### Work to be completed:
Line count for "MorphoJ": say how many lines of the data contain it, with no other text.

Dataset entries:
/---

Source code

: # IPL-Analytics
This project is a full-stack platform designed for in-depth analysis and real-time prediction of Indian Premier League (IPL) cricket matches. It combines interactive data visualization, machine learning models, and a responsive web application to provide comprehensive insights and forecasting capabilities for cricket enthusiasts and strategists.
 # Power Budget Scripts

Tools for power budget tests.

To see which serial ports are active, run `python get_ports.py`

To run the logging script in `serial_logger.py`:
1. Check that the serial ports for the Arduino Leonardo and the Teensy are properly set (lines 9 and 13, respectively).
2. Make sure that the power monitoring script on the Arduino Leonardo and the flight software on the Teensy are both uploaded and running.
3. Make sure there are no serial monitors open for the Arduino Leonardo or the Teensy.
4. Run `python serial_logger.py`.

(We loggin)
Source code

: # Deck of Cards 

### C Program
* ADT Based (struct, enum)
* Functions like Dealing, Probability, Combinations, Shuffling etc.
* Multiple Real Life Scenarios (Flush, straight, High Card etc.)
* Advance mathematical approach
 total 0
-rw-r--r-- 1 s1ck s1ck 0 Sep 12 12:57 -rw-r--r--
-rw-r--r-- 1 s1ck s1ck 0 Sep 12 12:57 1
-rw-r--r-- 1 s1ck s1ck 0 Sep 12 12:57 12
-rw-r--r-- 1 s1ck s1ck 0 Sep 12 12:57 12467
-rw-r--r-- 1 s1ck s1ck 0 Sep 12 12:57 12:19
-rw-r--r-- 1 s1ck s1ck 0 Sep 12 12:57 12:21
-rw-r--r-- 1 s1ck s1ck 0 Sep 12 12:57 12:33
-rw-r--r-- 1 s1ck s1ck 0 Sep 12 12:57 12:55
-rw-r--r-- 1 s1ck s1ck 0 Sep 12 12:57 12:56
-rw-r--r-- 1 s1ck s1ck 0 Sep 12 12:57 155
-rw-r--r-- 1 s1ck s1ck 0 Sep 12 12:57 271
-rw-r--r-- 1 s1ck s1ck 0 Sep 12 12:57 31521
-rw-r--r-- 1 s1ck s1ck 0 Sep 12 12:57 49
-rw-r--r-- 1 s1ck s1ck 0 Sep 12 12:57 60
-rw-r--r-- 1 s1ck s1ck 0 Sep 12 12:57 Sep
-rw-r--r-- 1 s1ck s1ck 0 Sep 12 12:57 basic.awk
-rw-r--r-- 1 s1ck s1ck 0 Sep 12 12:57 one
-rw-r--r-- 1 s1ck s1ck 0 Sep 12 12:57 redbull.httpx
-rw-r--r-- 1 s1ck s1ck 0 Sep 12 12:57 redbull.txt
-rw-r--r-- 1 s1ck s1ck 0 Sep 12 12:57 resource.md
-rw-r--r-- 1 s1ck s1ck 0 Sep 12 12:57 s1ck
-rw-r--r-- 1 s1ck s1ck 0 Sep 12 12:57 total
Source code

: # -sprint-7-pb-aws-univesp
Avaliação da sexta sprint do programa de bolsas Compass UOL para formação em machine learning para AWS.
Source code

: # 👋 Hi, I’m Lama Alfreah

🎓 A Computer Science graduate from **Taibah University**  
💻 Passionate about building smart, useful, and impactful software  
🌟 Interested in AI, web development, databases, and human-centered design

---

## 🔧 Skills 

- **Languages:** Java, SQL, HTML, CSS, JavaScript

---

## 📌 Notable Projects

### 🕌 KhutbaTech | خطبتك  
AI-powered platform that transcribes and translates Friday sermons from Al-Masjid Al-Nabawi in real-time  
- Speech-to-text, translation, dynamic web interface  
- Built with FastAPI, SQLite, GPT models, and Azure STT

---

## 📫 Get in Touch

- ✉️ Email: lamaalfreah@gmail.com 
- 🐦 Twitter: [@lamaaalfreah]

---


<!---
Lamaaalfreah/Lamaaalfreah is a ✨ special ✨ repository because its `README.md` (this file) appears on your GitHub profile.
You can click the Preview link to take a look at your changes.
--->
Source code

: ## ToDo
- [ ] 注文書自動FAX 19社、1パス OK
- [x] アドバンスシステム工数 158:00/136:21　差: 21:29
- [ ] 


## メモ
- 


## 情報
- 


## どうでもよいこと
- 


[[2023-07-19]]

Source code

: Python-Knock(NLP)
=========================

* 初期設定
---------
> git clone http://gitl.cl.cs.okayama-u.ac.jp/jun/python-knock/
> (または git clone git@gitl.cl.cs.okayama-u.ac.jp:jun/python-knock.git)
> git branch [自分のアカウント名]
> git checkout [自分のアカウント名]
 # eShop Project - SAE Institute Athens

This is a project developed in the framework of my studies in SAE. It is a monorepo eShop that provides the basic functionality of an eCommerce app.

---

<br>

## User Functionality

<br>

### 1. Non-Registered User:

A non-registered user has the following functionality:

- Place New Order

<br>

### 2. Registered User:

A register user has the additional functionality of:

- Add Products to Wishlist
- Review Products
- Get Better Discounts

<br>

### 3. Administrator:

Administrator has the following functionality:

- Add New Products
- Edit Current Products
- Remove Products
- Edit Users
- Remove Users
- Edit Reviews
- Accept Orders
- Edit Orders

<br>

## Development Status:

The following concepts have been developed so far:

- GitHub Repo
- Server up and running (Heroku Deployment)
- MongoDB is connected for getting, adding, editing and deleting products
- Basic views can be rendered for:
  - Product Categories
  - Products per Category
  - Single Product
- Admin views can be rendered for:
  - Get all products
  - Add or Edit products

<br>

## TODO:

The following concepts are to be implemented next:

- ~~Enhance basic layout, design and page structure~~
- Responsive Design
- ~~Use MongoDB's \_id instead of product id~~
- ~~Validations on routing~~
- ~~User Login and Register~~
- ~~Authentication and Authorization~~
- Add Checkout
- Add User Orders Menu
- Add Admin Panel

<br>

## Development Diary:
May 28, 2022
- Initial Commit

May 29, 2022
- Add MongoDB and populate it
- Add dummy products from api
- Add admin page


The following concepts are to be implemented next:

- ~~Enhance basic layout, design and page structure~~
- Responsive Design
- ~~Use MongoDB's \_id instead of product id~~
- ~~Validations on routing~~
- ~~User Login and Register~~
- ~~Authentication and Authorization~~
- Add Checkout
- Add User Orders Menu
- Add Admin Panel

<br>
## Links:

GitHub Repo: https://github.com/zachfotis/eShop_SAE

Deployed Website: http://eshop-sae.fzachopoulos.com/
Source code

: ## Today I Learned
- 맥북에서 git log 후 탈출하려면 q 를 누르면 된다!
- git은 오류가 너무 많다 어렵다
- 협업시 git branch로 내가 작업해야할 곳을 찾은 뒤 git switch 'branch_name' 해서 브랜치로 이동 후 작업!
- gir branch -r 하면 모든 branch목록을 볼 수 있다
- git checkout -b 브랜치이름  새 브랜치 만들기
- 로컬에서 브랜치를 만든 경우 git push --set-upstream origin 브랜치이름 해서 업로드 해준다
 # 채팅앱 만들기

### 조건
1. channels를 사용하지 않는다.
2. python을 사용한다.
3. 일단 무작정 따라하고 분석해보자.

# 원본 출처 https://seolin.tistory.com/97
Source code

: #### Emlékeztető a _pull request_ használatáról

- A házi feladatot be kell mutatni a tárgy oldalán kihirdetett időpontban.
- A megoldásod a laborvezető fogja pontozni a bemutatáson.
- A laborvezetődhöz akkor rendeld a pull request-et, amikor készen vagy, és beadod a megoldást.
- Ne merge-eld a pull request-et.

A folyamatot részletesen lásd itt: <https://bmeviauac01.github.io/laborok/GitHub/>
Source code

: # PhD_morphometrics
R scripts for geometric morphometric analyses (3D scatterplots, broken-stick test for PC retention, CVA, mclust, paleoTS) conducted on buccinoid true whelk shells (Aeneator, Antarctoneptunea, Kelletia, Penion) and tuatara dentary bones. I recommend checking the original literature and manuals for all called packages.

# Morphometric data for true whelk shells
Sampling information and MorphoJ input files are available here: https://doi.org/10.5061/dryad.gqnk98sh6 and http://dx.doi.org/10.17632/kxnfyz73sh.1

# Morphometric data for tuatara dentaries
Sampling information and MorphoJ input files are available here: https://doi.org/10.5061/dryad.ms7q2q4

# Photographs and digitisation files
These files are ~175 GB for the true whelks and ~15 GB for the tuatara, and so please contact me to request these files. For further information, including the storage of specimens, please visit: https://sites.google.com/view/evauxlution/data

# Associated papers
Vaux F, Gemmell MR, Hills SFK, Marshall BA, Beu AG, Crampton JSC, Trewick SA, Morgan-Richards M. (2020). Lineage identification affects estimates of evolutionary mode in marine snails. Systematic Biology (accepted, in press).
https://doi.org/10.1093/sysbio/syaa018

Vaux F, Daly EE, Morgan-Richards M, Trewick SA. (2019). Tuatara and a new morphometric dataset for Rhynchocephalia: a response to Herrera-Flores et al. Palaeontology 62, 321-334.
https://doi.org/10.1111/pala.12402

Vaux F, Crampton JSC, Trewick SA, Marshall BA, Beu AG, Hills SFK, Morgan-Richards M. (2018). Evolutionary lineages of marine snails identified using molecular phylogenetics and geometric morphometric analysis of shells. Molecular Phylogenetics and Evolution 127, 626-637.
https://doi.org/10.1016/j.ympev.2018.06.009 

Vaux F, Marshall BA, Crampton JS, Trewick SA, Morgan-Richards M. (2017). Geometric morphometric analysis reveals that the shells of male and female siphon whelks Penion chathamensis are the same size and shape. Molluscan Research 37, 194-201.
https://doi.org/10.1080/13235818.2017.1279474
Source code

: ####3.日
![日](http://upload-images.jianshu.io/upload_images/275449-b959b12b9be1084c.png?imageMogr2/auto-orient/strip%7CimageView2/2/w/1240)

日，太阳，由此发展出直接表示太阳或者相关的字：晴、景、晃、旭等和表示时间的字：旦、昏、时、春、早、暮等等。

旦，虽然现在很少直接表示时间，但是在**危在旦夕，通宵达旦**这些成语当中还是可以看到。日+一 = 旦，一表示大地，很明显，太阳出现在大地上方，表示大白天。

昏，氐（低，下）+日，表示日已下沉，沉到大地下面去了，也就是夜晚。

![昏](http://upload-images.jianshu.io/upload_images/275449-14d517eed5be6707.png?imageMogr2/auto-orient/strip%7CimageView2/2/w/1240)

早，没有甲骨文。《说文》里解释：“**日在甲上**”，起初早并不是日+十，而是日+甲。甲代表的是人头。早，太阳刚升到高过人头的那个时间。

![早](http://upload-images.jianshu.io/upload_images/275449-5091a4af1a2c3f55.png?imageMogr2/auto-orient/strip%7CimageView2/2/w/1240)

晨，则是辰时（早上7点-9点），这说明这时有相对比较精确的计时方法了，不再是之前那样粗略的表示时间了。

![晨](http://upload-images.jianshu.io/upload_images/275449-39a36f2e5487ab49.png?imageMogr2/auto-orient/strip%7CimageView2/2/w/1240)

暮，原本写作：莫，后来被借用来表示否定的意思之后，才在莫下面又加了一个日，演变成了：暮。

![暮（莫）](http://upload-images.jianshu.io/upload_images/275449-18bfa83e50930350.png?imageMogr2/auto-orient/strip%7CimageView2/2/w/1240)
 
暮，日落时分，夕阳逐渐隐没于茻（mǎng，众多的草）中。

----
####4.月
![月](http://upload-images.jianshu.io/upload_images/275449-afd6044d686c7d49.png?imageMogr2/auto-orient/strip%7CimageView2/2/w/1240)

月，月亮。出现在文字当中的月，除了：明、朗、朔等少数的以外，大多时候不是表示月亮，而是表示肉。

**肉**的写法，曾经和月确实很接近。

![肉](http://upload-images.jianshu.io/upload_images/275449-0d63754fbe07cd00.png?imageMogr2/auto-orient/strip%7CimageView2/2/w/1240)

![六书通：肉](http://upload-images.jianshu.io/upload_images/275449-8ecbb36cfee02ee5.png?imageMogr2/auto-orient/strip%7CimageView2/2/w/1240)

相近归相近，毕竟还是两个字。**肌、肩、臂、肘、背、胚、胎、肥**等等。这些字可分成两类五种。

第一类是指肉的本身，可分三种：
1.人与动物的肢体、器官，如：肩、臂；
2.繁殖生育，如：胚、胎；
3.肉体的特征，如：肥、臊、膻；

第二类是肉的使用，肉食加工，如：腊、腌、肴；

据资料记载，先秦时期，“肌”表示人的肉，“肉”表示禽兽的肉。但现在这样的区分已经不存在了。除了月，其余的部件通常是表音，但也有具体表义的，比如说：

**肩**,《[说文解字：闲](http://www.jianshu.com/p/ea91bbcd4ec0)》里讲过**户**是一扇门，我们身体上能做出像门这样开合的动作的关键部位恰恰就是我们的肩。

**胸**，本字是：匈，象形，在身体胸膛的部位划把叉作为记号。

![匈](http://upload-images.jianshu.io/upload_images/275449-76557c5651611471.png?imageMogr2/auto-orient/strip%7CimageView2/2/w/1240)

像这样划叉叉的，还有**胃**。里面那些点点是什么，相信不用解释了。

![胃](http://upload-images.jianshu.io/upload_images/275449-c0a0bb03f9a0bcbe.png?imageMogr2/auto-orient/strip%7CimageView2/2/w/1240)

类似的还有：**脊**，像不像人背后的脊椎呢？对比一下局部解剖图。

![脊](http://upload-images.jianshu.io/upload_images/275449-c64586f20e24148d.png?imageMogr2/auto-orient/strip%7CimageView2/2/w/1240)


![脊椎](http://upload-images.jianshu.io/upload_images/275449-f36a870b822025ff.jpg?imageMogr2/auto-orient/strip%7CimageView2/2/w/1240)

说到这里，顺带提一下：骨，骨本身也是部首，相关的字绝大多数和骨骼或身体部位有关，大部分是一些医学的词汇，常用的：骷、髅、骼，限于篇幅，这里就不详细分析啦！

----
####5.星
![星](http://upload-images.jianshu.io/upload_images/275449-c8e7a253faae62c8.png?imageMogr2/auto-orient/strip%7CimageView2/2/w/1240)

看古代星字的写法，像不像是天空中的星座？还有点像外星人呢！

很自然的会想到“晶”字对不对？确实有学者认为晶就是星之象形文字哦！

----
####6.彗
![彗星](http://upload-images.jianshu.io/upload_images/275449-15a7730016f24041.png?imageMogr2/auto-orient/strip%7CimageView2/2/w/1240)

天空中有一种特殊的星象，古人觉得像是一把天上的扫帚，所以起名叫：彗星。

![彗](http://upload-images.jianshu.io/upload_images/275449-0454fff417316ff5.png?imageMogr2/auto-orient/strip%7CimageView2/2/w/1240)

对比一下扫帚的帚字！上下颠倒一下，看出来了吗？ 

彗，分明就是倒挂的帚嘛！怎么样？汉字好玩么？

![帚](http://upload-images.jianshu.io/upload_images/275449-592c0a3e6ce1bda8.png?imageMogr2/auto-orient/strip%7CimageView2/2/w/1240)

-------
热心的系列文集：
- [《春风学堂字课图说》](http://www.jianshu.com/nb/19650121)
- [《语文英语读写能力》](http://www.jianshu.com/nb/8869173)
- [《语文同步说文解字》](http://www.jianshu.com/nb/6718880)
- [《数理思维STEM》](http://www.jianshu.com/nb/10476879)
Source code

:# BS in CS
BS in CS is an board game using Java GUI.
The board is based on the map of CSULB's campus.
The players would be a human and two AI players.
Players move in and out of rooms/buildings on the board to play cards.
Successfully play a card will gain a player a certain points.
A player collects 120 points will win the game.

\---

### Task output:
2